取り組む課題:
1. 引用文のうち、「投稿: くっしぃ@サウジ |」で始まり「外囿さん、コメントを有難うございます!」まで続く部分を、一字も変えずに書き写してください。
2. 引用文によると、「アメリカバンドVSフランスバンド」という企画はどこで行われるか。

引用文:
::::
投稿: くっしぃ@サウジ | 2006年9月30日 (土) 03時17分
このリシルド序曲、いい演奏で聴くと涙がちょちょ切れます。自分でも一度演奏してみたいです。
投稿: 音源堂 | 2006年10月 2日 (月) 16時55分
今週末、三重県津市で行われる「アメリカバンドVSフランスバンド」という企画で、演奏されます。
投稿: M | 2007年2月14日 (水) 14時02分
リシルドを検索していましてたどり着きました。
高校のときに演奏しまして、その時の印象が最近よみがえってきました。最近演奏されているのかなぁと思い検索してみました。
素晴らしい情報のページありがとうございます。
ほかぞのしょういちろう
投稿: 外囿 祥一郎 | 2008年11月 7日 (金) 17時17分
外囿さん、コメントを有難うございます!
日本を代表するヴィルトゥーゾであられる外囿さんに、拙blogにお越しいただき、またコメントをお寄せいただき感激です!(お問い合わせしてしまってスミマセンでした。)
吹奏楽に携わっている方々にとって、演奏する楽曲に対する興味と理解を深めたり、「聴いてみようかな」と思っていただいたり、そんな機会になればと始めたblogです。これからもコツコツ頑張りたいと思いますので宜しくお願い申し上げます。
♪♪♪
外囿さんの益々のご活躍を心よりお祈りしております。また素敵な演奏を我々にお聴かせ下さいね!引続き応援させていただきます。
投稿: 音源堂 | 2008年11月 8日 (土) 09時29分
毎回楽しく読まして頂いています。高校の時にコンクールで、散々カットして吹きましたが、カット無しの全曲を吹いた経験がありません。
::::
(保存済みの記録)
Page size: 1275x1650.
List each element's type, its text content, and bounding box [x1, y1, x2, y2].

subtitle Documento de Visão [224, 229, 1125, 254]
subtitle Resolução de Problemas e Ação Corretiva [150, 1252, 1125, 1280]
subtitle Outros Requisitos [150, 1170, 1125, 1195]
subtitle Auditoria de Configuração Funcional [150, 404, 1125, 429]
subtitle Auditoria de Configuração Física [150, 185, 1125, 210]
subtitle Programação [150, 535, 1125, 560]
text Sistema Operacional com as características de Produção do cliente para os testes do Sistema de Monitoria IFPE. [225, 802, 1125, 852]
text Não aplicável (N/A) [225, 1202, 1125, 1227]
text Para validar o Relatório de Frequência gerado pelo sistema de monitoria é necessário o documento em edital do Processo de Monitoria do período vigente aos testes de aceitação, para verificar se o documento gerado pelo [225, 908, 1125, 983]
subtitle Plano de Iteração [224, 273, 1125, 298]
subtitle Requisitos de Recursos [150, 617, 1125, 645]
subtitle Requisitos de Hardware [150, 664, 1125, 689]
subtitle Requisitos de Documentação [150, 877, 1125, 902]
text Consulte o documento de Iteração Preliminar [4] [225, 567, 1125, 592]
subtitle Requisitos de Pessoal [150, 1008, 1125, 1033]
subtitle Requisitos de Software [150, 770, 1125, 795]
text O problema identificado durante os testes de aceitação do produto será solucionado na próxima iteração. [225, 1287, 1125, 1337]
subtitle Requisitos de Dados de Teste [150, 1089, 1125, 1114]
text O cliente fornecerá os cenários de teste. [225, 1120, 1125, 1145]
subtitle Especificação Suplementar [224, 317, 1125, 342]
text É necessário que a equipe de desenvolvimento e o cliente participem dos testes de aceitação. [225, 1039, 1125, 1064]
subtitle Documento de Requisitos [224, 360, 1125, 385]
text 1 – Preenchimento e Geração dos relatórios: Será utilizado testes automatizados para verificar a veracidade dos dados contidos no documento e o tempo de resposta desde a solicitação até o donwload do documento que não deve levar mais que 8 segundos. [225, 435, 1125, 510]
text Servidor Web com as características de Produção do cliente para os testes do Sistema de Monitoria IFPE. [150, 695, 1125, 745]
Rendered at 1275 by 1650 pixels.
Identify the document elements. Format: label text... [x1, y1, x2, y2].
::::
解答:
1.
投稿: くっしぃ@サウジ | 2006年9月30日 (土) 03時17分
このリシルド序曲、いい演奏で聴くと涙がちょちょ切れます。自分でも一度演奏してみたいです。
投稿: 音源堂 | 2006年10月 2日 (月) 16時55分
今週末、三重県津市で行われる「アメリカバンドVSフランスバンド」という企画で、演奏されます。
投稿: M | 2007年2月14日 (水) 14時02分
リシルドを検索していましてたどり着きました。
高校のときに演奏しまして、その時の印象が最近よみがえってきました。最近演奏されているのかなぁと思い検索してみました。
素晴らしい情報のページありがとうございます。
ほかぞのしょういちろう
投稿: 外囿 祥一郎 | 2008年11月 7日 (金) 17時17分
外囿さん、コメントを有難うございます!

2. 三重県津市